Noël Le Graët a été très clair sur les agressions d'arbitres. (Photo Jérôme Bouchacourt)

2020 est une année élective dans les Districts, les Ligues et bien sûr la Fédération Française de Football. Avec du changement en perspective ?

Partira… partira pas ? Depuis quelques mois, Noël Le Graët reste très évasif sur son avenir à la tête de la Fédération Française de Football. En place depuis le 18 juin 2011, l’actuel président briguera-t-il un quatrième* mandat en décembre 2020 ? On serait tenté de répondre positivement. Mais plusieurs facteurs pourraient l’en empêcher.

Le premier est bien sûr sa santé. L’homme fort du football français avait dévoilé en avril 2018 qu’il souffrait d’une leucémie lymphoïde. Une maladie dont il a annoncé être guéri. « Je ne sais pas dans quelle forme je serai, il sera peut-être temps d’arrêter et de passer un peu plus de temps à Guingamp » avouait-il récemment à nos confrères du quotidien Ouest France.

Le deuxième facteur est l’envie. « La sagesse voudrait que j’arrête » a-t-il assuré tout en précisant que « si je dis maintenant que je vais arrêter, alors des prétendants vont se montrer et je me connais, je suis capable de leur glisser des peaux de banane ». Car le problème, c’est que personne ne se détache pour prendre la suite à la tête de la FFF. Si Jean-Michel Aulas a pu être une alternative solide, la candidature du président de l’Olympique Lyonnais ne semble plus d’actualité. Et aucun membre du comité directeur n’a la stature, ou la volonté, pour prendre la place.

Le troisième facteur est la concurrence. Aucun candidat ne s’est pour l’instant déclaré car tous attendent de connaître la volonté de Noël Le Graët. « Tout le monde sait que s’il se représente, il sera réélu car le système électoral de la FFF est fait pour que ce soit le cas » nous a précisé un ancien prétendant au trône de la FFF. Ce sont en effet les présidents de Ligue et District qui votent pour élire la liste qui représentera le football français durant quatre ans.

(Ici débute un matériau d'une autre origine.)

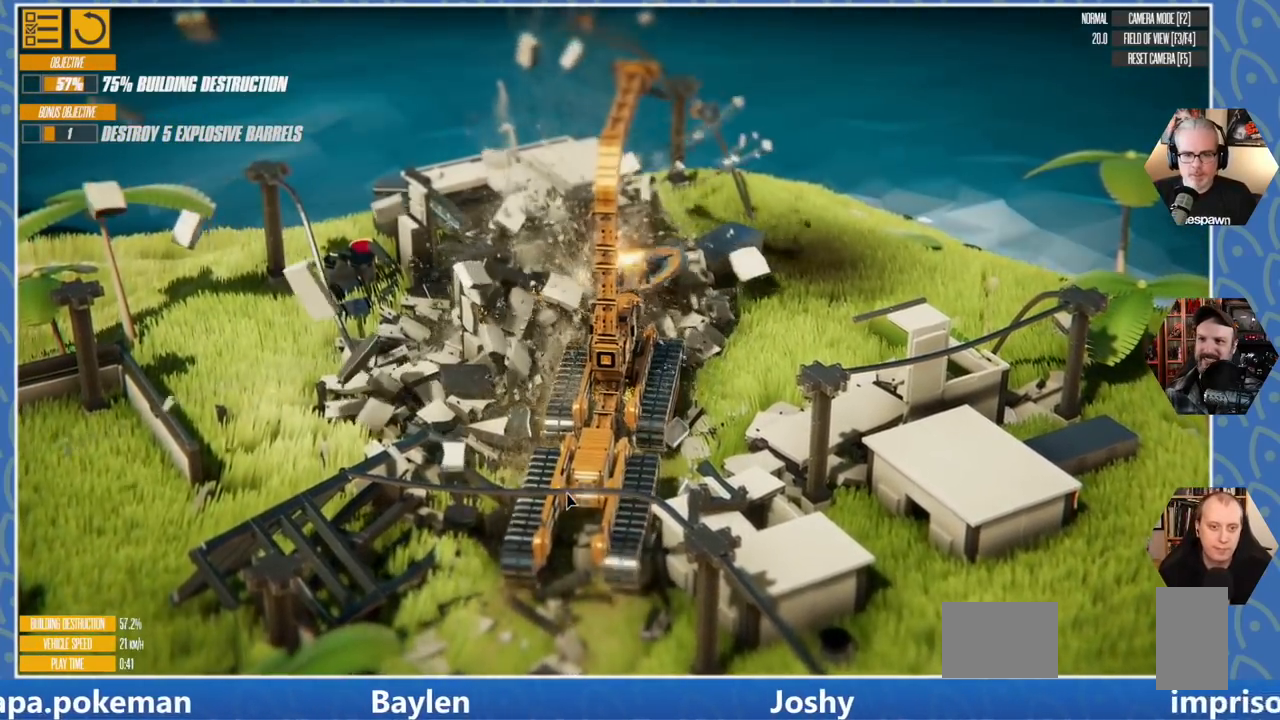
{"keys": ["d", "s"], "events": [[83, "s", "down"], [250, "d", "down"], [350, "a", "up"]]}
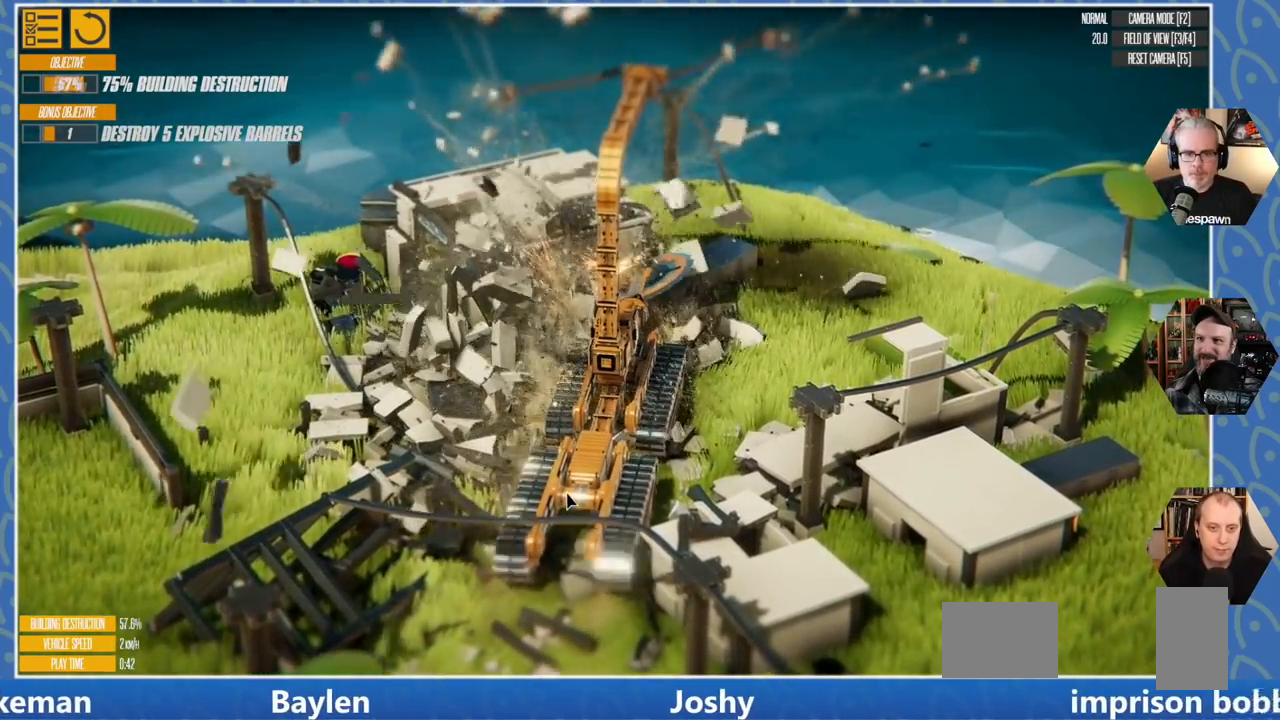
{"keys": ["d", "s"], "events": []}
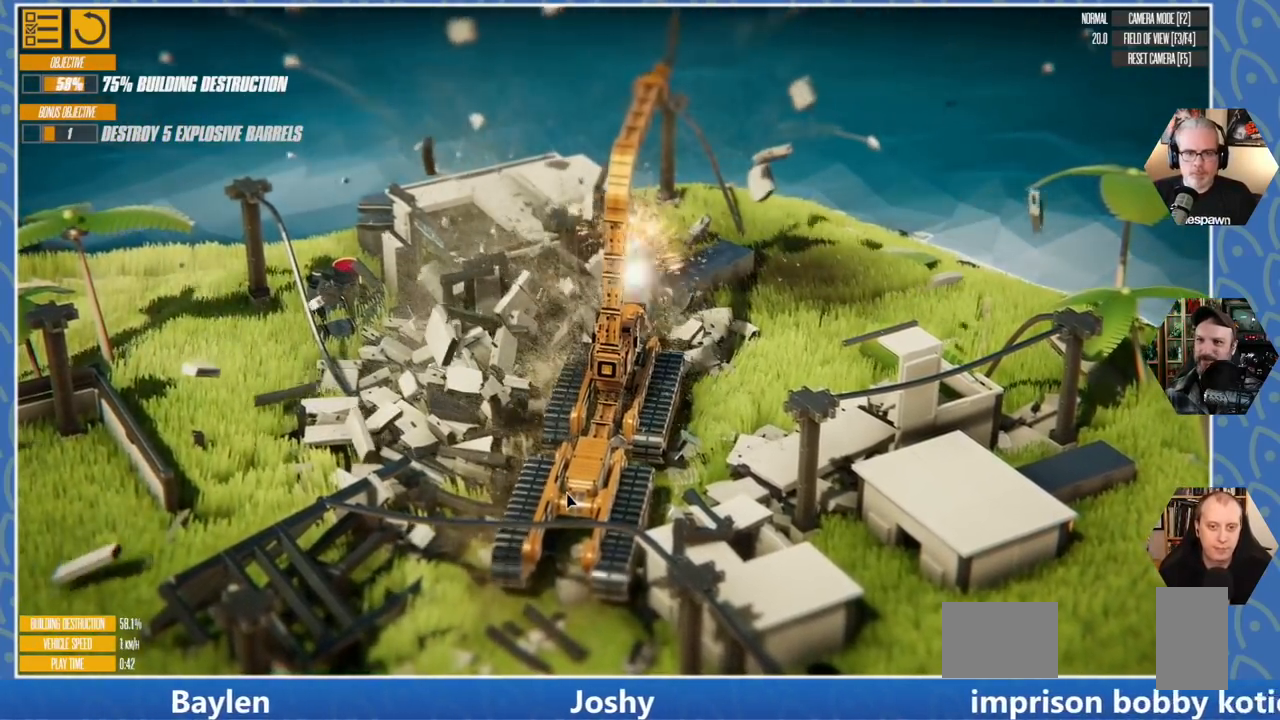
{"keys": ["d", "s"], "events": []}
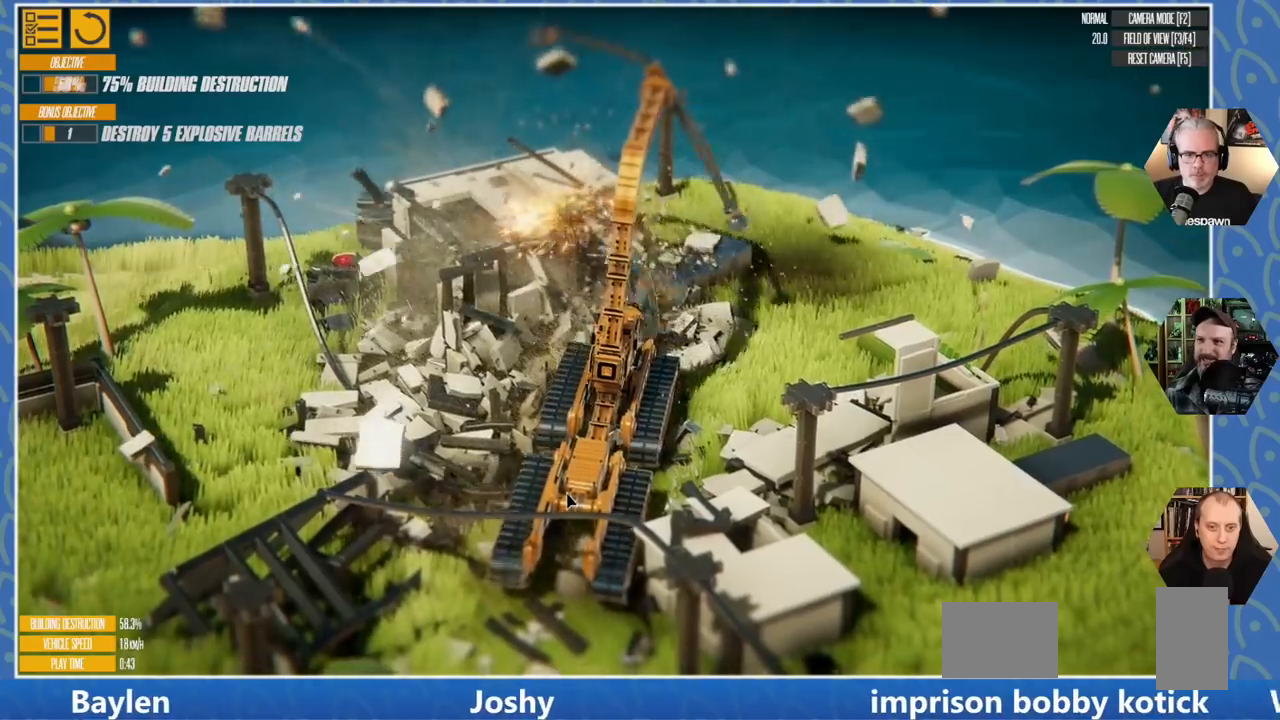
{"keys": ["d", "s"], "events": []}
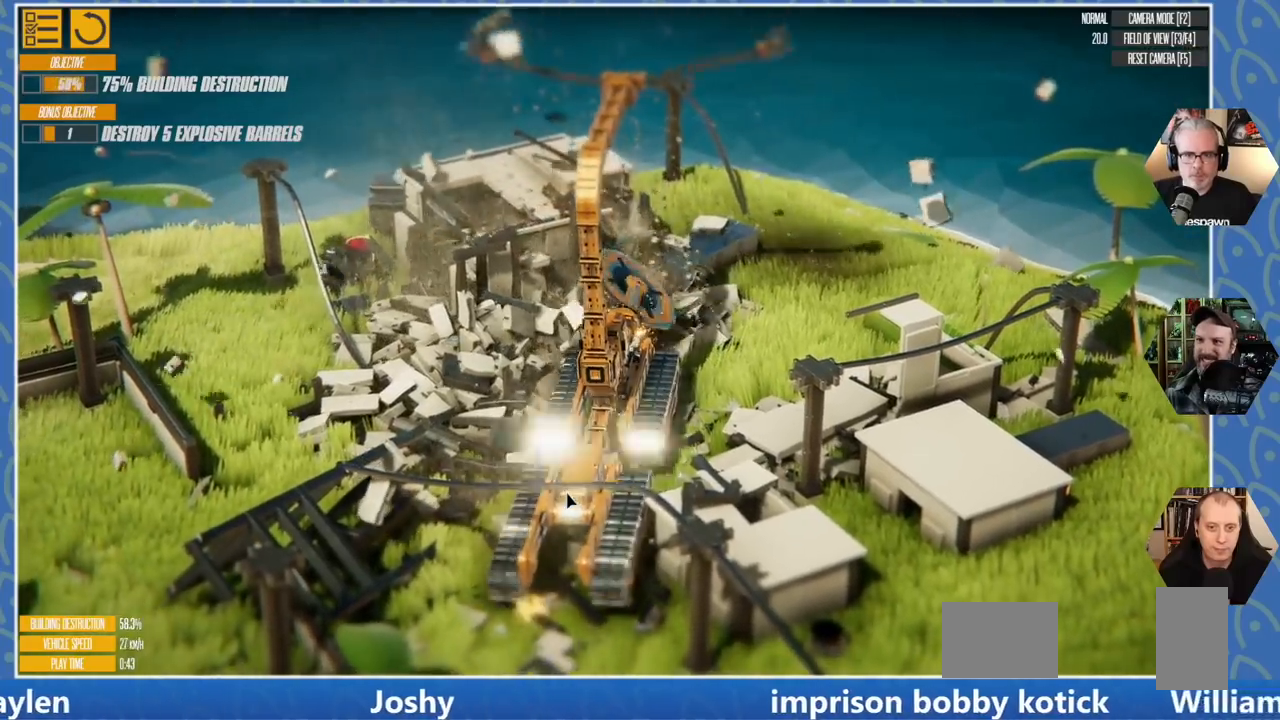
{"keys": ["d", "s"], "events": []}
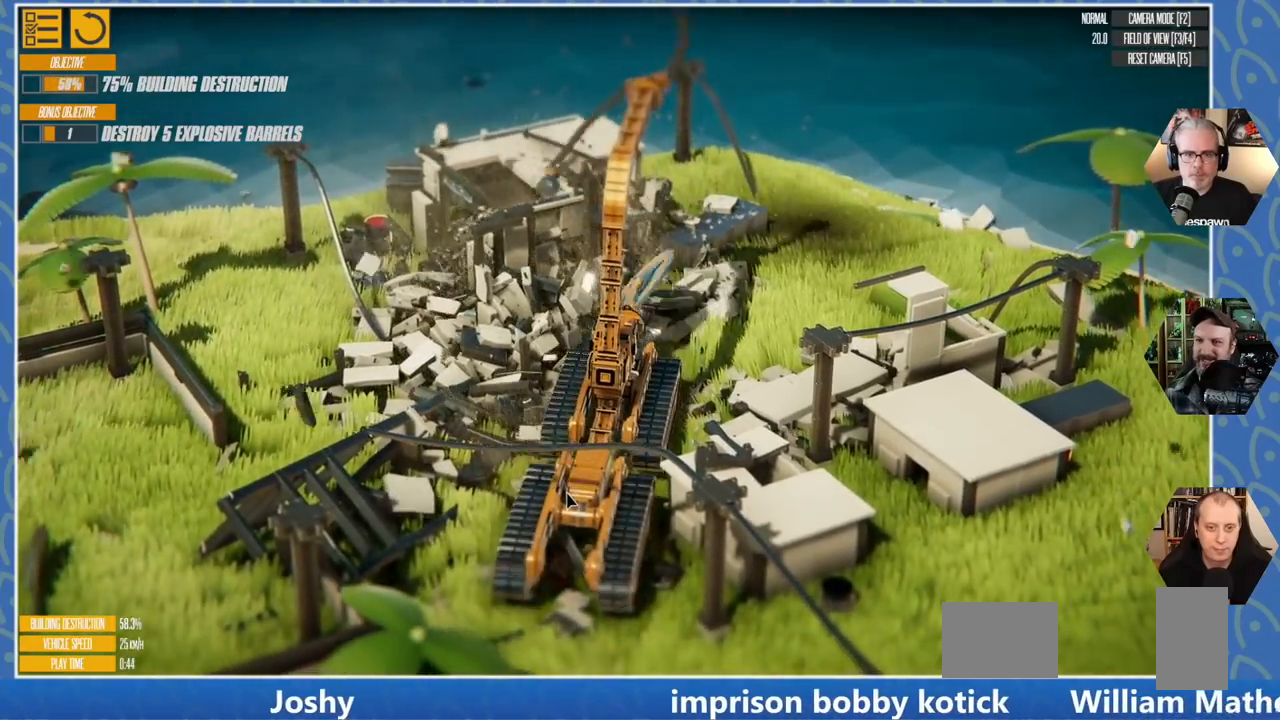
{"keys": ["d", "s"], "events": []}
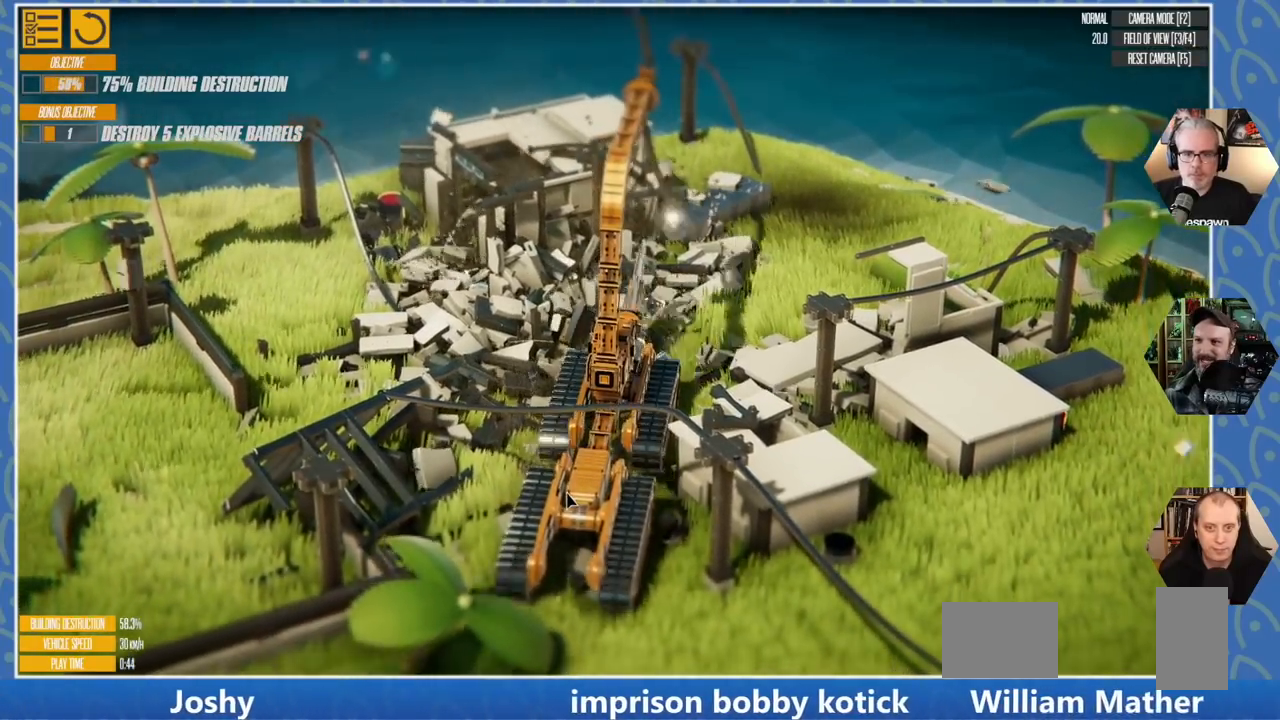
{"keys": ["a"], "events": [[150, "s", "up"], [266, "d", "up"], [300, "a", "down"]]}
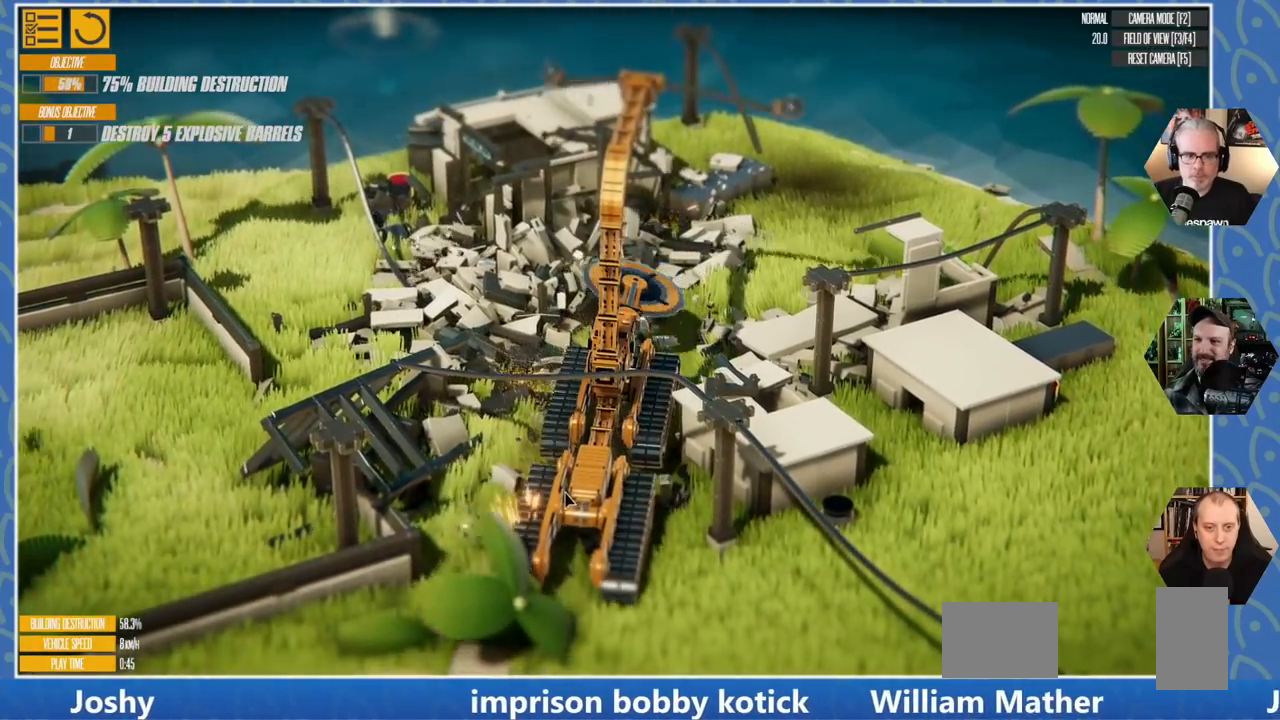
{"keys": [], "events": [[16, "a", "up"]]}
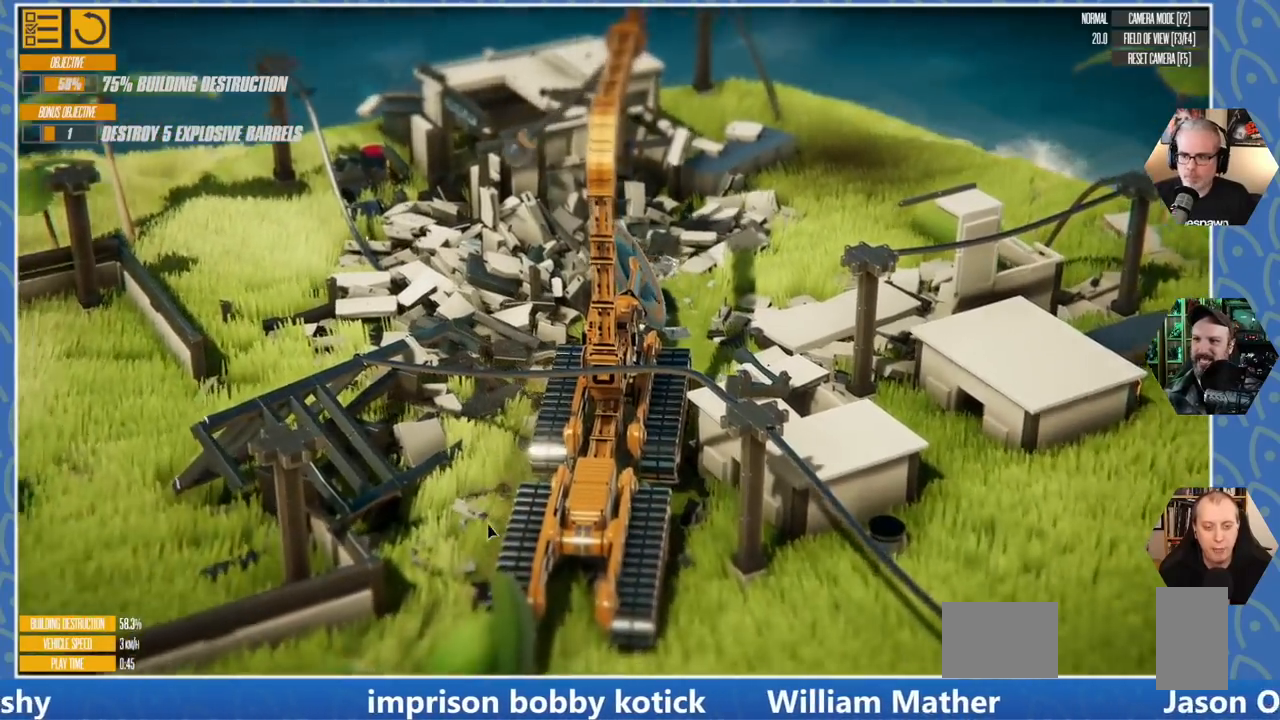
{"keys": [], "events": []}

En fin le dernier facteur est donc le changement de mode de gouvernance. Une loi sur la gouvernance du sport est en effet en préparation. Celle-ci imposerait aux Fédérations que ce soient les clubs qui élisent le président de la l’instance comme c’est déjà le cas dans le rugby. Mais elle limiterait aussi les mandats à trois… Elle devait être présentée au printemps à l’assemblée nationale. Sauf que le calendrier pourrait être revu étant donné les priorités actuelles, notamment le projet de loi sur les retraites.

C’est donc le flou le plus total concernant Noël Le Graët et sa volonté – ou non – de se présenter une nouvelle fois à la tête de la FFF. Mais selon certaines informations, tout pourrait se décanter avant la fin de l’hiver. Avec une surprise à la clé ? Affaire à suivre…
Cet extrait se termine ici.